> Page-level text extractions
= = = = = = =
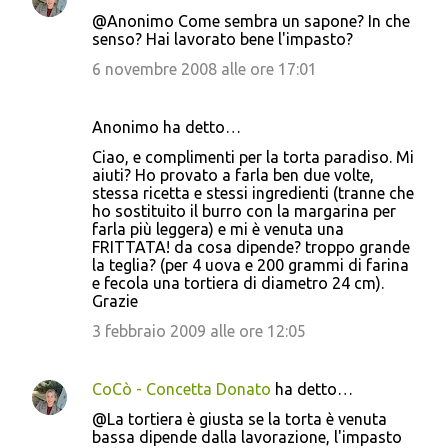
@Anonimo Come sembra un sapone? In che
senso? Hai lavorato bene l'impasto?
6 novembre 2008 alle ore 17:01
Anonimo ha detto…
Ciao, e complimenti per la torta paradiso. Mi
aiuti? Ho provato a farla ben due volte,
stessa ricetta e stessi ingredienti (tranne che
ho sostituito il burro con la margarina per
farla più leggera) e mi è venuta una
FRITTATA! da cosa dipende? troppo grande
la teglia? (per 4 uova e 200 grammi di farina
e fecola una tortiera di diametro 24 cm).
Grazie
3 febbraio 2009 alle ore 12:05
CoCò - Concetta Donato
ha detto…
@La tortiera è giusta se la torta è venuta
bassa dipende dalla lavorazione, l'impasto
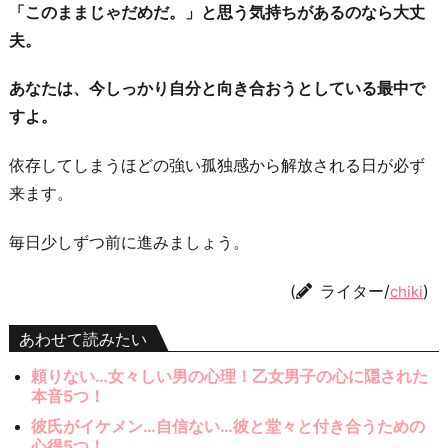
「このままじゃだめだ。」と思う気持ちがあるのなら大丈
夫。
あなたは、今しっかり自分と向き合おうとしている最中で
すよ。
依存してしまうほどの強い孤独感から解放される日が必ず
来ます。
毎日少しずつ前に進みましょう。
(
ライター/
)
chiki
あわせて読みたい
頼りない…女々しい男の心理！乙女男子の心に隠された
本音5つ！
彼氏がイケメン…自信ない…彼と堂々と付き合うための
心得5つ！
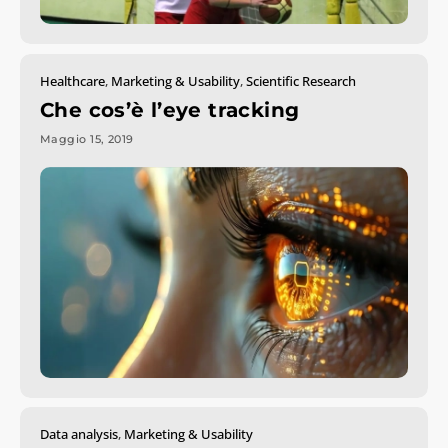
Healthcare
,
Marketing & Usability
,
Scientific Research
Che cos’è l’eye tracking
Maggio 15, 2019
Data analysis
,
Marketing & Usability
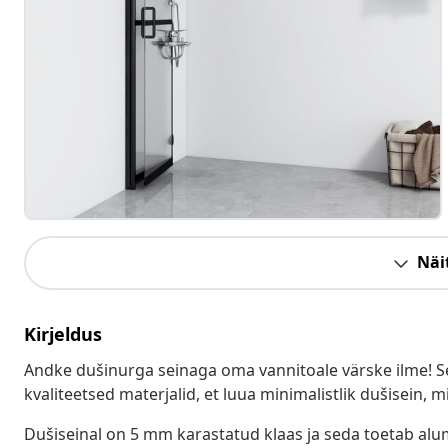
Näit
Kirjeldus
Andke dušinurga seinaga oma vannitoale värske ilme! Sel
kvaliteetsed materjalid, et luua minimalistlik dušisein, mi
Dušiseinal on 5 mm karastatud klaas ja seda toetab alumi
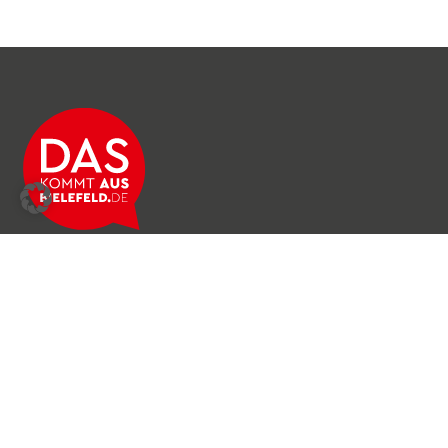
Über das Netzwerk
Unser Team
Archiv
Produkte & Dienstleistungen
News & Stories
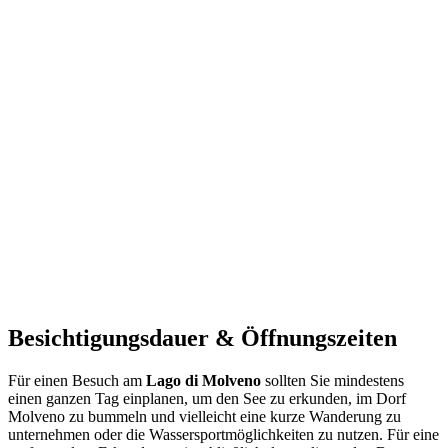
Tour 4 - LAGO E CASTELLO DI TOBLINO - La
nostra ESPERIENZA BELLISSIMA
Trentino - Lago e Castel Toblino -- Tobliner See --
Lake and Castel Toblino
Besichtigungsdauer & Öffnungszeiten
Für einen Besuch am
Lago di Molveno
sollten Sie mindestens
einen ganzen Tag einplanen, um den See zu erkunden, im Dorf
Molveno zu bummeln und vielleicht eine kurze Wanderung zu
unternehmen oder die Wassersportmöglichkeiten zu nutzen. Für eine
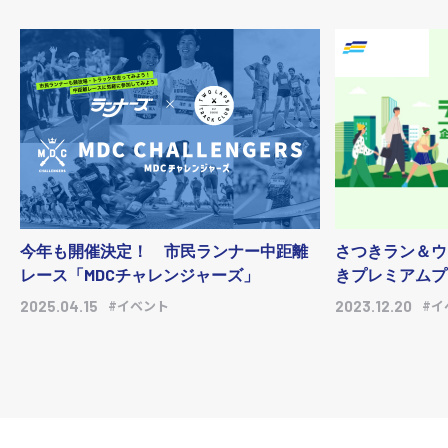
今年も開催決定！ 市民ランナー中距離
さつきラン＆ウ
レース「MDCチャレンジャーズ」
きプレミアムプ
#イベント
#イ
2025.04.15
2023.12.20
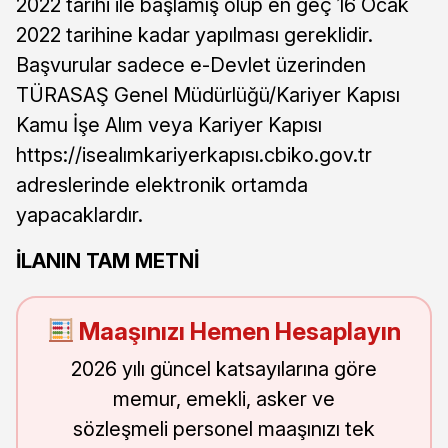
2022 tarihi ile başlamış olup en geç 16 Ocak
2022 tarihine kadar yapılması gereklidir.
Başvurular sadece e-Devlet üzerinden
TÜRASAŞ Genel Müdürlüğü/Kariyer Kapısı
Kamu İşe Alım veya Kariyer Kapısı
https://isealımkariyerkapısı.cbiko.gov.tr
adreslerinde elektronik ortamda
yapacaklardır.
İLANIN TAM METNİ
Maaşınızı Hemen Hesaplayın
2026 yılı güncel katsayılarına göre
memur, emekli, asker ve
sözleşmeli personel maaşınızı tek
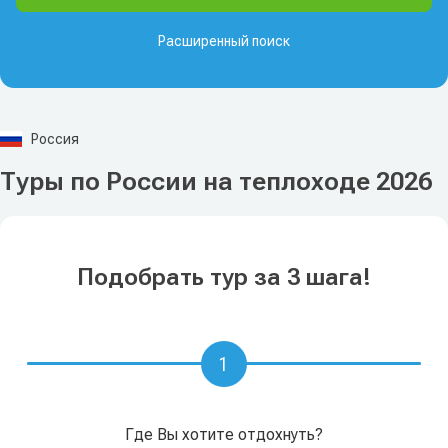
Расширенный поиск
Россия
Туры по России на теплоходе 2026
Подобрать тур за 3 шага!
1
Где Вы хотите отдохнуть?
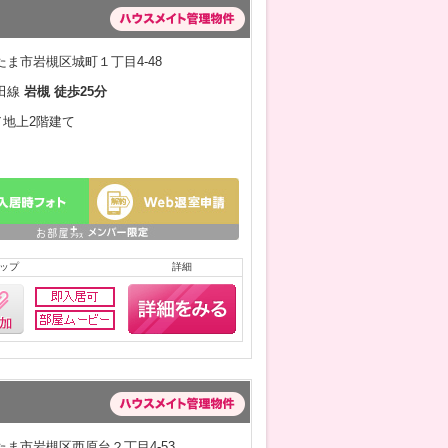
ま市岩槻区城町１丁目4-48
田線
岩槻 徒歩25分
月／地上2階建て
ップ
詳細
ま市岩槻区西原台２丁目4-53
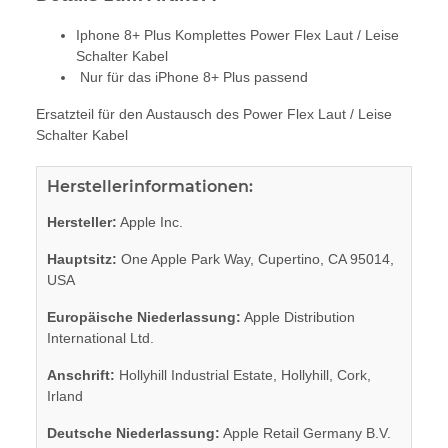
Iphone 8+ Plus Komplettes Power Flex Laut / Leise
Schalter Kabel
Nur für das iPhone 8+ Plus passend
Ersatzteil für den Austausch des Power Flex Laut / Leise
Schalter Kabel
Herstellerinformationen:
Hersteller:
Apple Inc.
Hauptsitz:
One Apple Park Way, Cupertino, CA 95014,
USA
Europäische Niederlassung:
Apple Distribution
International Ltd.
Anschrift:
Hollyhill Industrial Estate, Hollyhill, Cork,
Irland
Deutsche Niederlassung:
Apple Retail Germany B.V.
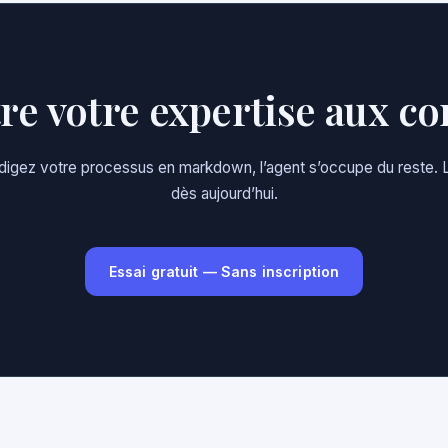
tre votre expertise aux 
. Rédigez votre processus en markdown, l’agent s’occupe du res
dès aujourd’hui.
Essai gratuit — Sans inscription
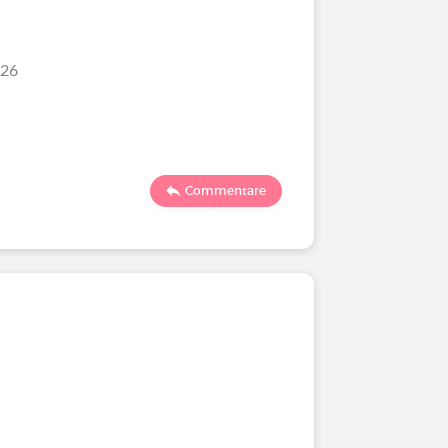
/26
Commentare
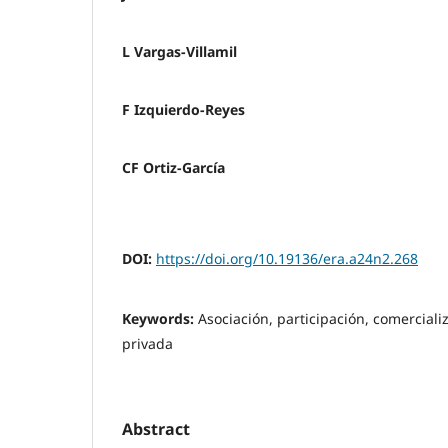
L Vargas-Villamil
F Izquierdo-Reyes
CF Ortiz-García
DOI:
https://doi.org/10.19136/era.a24n2.268
Keywords:
Asociación, participación, comercial
privada
Abstract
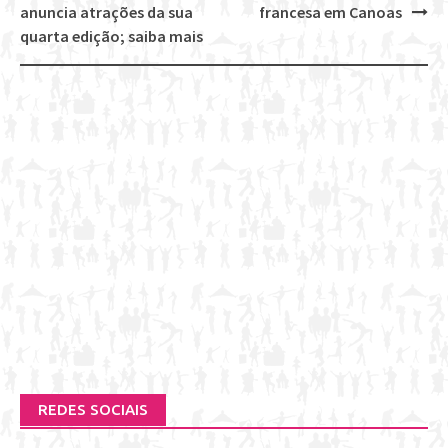
Post
anuncia atrações da sua
francesa em Canoas
navigation
quarta edição; saiba mais
REDES SOCIAIS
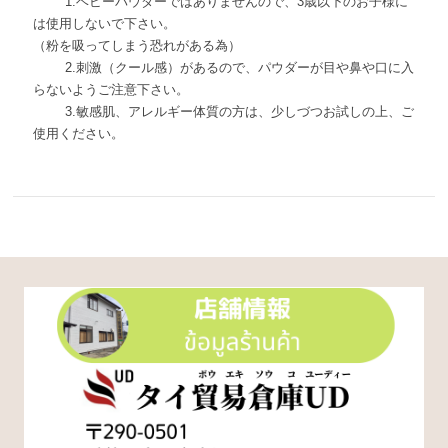
1.ベビーパウダーではありませんので、3歳以下のお子様に
は使用しないで下さい。
（粉を吸ってしまう恐れがある為）
2.刺激（クール感）があるので、パウダーが目や鼻や口に入
らないようご注意下さい。
3.敏感肌、アレルギー体質の方は、少しづつお試しの上、ご
使用ください。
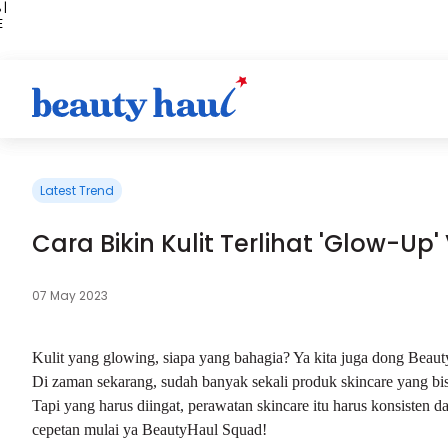
 |
E
kir
iah
Latest Trend
Cara Bikin Kulit Terlihat 'Glow-Up'
07 May 2023
Kulit yang glowing, siapa yang bahagia? Ya kita juga dong Beau
Di zaman sekarang, sudah banyak sekali produk skincare yang bisa
Tapi yang harus diingat, perawatan skincare itu harus konsisten da
cepetan mulai ya BeautyHaul Squad!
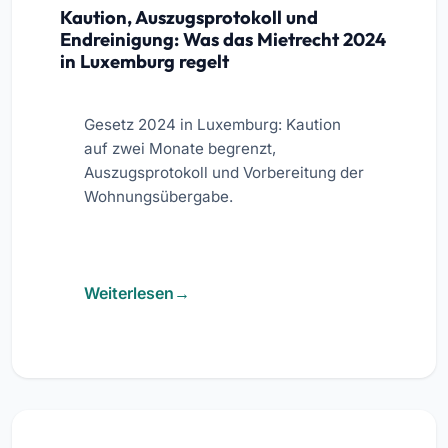
Kaution, Auszugsprotokoll und
Endreinigung: Was das Mietrecht 2024
in Luxemburg regelt
Gesetz 2024 in Luxemburg: Kaution
auf zwei Monate begrenzt,
Auszugsprotokoll und Vorbereitung der
Wohnungsübergabe.
Weiterlesen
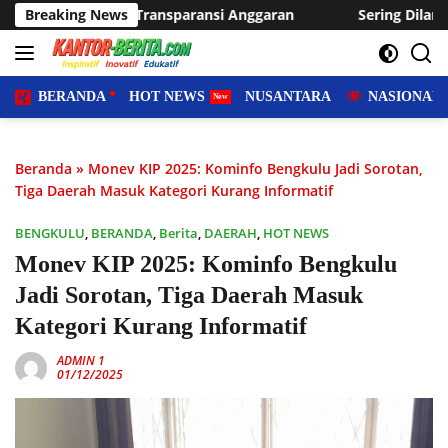
Langsung
aransi Anggaran
Breaking News
Sering Dilanda Genangan, Desa Sukaraja
ke
konten
BERANDA
HOT NEWS
NUSANTARA
NASIONAL
Beranda
»
Monev KIP 2025: Kominfo Bengkulu Jadi Sorotan,
Tiga Daerah Masuk Kategori Kurang Informatif
BENGKULU
,
BERANDA
,
Berita
,
DAERAH
,
HOT NEWS
Monev KIP 2025: Kominfo Bengkulu
Jadi Sorotan, Tiga Daerah Masuk
Kategori Kurang Informatif
ADMIN 1
01/12/2025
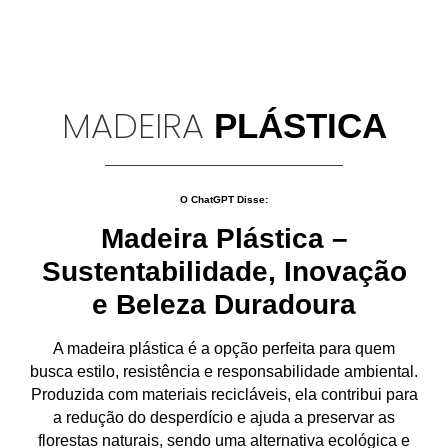
MADEIRA
PLÁSTICA
O ChatGPT Disse:
Madeira Plástica –
Sustentabilidade, Inovação
e Beleza Duradoura
A
madeira plástica
é a opção perfeita para quem
busca
estilo, resistência e responsabilidade ambiental
.
Produzida com
materiais recicláveis
, ela contribui para
a
redução do desperdício
e ajuda a preservar as
florestas naturais, sendo uma alternativa
ecológica e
= = = = = = =
> EXERCISE
Report every line of the records that contains the word "Flex".

> ANSWER SECTION
Iphone 8+ Plus Komplettes Power Flex Laut / Leise
Ersatzteil für den Austausch des Power Flex Laut / Leise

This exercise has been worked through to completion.